_DATASET RECORDS_
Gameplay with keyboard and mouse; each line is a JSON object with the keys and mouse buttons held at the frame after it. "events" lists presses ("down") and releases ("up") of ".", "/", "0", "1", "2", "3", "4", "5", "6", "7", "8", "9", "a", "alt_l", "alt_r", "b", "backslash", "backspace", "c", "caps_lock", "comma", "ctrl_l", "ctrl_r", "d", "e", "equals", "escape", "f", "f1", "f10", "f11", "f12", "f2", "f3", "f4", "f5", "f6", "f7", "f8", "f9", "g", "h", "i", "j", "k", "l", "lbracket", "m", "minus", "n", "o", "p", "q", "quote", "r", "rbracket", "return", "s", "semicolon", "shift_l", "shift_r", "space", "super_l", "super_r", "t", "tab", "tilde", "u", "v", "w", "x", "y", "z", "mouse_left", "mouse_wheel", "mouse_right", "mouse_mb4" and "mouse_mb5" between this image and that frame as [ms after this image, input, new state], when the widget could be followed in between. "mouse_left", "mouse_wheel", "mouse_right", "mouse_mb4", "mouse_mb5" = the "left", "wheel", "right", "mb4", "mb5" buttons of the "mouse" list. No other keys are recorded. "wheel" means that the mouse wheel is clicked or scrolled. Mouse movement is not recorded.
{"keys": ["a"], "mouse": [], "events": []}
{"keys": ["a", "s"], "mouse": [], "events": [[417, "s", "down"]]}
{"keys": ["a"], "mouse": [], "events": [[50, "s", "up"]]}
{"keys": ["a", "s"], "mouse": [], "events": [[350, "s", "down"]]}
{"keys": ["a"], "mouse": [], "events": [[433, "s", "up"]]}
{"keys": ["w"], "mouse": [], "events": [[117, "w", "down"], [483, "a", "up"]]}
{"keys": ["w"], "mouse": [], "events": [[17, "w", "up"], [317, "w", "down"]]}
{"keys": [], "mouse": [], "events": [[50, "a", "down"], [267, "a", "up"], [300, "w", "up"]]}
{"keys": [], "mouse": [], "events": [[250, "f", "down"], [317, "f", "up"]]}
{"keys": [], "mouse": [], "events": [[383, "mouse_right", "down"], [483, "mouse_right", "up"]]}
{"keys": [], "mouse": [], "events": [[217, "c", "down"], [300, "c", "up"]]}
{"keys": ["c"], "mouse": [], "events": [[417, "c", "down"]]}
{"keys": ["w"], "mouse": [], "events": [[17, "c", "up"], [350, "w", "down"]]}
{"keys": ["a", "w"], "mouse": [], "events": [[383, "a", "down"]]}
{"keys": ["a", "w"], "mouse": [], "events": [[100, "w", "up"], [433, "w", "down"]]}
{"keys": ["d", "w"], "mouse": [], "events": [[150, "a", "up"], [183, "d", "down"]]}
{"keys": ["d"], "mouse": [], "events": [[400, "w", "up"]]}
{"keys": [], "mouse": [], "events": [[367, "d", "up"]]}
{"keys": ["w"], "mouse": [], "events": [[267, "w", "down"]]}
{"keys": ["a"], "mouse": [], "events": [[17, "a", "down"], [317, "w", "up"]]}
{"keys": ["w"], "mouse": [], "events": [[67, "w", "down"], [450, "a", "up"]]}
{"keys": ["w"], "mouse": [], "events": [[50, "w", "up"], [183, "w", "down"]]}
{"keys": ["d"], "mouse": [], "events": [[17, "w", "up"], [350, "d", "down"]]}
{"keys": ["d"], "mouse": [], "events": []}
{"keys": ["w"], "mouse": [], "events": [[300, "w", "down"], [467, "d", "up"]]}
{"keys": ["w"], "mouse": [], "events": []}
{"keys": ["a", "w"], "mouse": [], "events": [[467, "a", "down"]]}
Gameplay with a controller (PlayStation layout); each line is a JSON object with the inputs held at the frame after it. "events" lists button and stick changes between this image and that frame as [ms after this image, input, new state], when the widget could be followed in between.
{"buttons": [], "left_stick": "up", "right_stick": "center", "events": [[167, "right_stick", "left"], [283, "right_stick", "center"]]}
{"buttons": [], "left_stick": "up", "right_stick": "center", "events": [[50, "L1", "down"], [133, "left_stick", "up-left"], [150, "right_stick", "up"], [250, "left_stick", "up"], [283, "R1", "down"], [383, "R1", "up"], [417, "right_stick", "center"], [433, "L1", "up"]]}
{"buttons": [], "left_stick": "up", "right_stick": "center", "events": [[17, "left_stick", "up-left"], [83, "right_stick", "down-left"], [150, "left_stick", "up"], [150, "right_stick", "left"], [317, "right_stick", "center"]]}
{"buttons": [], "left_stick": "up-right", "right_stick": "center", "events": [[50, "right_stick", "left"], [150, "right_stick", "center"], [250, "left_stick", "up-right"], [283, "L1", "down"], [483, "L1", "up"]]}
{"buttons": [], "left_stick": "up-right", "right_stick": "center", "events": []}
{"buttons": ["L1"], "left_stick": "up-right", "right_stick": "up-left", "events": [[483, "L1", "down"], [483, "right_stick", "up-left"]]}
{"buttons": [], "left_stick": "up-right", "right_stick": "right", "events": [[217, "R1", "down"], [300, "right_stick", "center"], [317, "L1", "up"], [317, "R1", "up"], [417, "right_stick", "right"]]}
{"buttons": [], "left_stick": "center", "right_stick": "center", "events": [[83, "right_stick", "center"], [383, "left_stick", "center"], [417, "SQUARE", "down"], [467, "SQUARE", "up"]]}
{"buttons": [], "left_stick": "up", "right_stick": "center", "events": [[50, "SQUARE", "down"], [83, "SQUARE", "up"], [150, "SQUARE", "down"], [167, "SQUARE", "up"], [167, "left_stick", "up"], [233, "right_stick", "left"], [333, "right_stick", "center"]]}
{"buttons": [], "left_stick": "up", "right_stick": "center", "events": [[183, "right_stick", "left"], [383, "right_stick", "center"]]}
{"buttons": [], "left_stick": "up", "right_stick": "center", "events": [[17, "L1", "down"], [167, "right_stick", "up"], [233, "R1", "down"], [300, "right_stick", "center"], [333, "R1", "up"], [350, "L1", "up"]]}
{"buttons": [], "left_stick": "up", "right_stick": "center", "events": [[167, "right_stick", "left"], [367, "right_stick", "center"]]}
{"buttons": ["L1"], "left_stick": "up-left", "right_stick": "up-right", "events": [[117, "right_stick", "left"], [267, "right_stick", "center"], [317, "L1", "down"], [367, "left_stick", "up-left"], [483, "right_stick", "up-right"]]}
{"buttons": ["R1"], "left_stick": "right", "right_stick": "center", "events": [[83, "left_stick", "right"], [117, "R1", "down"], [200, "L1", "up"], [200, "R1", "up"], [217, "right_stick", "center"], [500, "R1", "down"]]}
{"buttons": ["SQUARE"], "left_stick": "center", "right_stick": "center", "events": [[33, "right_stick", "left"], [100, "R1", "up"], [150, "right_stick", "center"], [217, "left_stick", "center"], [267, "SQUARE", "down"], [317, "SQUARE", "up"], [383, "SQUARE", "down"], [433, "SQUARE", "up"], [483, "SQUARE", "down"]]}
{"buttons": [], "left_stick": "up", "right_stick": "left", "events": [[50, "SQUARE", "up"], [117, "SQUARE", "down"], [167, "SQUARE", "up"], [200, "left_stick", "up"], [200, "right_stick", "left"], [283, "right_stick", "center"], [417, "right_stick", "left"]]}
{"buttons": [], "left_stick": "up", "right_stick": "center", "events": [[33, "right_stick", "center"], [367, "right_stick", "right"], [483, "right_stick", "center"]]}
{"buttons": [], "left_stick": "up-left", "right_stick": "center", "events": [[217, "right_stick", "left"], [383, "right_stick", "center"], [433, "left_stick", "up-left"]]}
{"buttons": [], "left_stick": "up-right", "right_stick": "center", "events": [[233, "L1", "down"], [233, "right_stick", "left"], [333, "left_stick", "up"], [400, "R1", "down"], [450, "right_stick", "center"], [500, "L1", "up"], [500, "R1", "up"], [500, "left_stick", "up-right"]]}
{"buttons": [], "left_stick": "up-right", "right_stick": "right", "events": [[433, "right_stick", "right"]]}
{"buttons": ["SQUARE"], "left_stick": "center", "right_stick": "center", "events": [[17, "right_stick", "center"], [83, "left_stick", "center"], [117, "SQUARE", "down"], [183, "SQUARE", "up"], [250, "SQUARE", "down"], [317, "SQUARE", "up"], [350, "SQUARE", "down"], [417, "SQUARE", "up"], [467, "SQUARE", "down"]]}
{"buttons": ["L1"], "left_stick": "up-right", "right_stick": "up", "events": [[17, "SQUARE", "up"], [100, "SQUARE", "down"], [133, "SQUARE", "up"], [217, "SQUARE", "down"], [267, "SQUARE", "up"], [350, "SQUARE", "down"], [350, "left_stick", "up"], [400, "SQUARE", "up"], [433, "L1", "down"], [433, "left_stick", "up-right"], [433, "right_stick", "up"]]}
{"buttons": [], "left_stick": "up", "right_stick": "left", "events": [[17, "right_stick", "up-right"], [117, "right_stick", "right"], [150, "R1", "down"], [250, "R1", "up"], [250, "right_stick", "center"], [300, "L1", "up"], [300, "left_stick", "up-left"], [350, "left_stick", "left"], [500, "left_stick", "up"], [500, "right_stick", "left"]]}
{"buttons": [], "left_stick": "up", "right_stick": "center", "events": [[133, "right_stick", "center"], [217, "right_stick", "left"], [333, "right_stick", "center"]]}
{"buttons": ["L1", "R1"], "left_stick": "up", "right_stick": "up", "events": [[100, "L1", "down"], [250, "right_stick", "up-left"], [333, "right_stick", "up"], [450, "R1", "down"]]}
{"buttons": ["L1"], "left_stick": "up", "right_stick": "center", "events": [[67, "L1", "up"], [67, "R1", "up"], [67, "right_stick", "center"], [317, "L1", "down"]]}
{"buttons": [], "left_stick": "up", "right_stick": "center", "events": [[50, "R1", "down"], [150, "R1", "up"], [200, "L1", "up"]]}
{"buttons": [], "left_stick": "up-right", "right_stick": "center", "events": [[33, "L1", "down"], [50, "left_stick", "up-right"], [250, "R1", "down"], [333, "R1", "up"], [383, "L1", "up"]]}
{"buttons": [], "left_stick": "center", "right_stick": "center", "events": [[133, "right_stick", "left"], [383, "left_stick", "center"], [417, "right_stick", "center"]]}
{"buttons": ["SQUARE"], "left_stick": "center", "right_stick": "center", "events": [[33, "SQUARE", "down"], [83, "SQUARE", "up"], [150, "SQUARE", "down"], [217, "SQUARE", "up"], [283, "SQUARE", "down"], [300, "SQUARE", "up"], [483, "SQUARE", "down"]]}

_YOUR ASSIGNMENT_
Give the number of lines in the entries that include the string "Gameplay", and nothing more.

_RESPONSE TO THIS EXERCISE_
2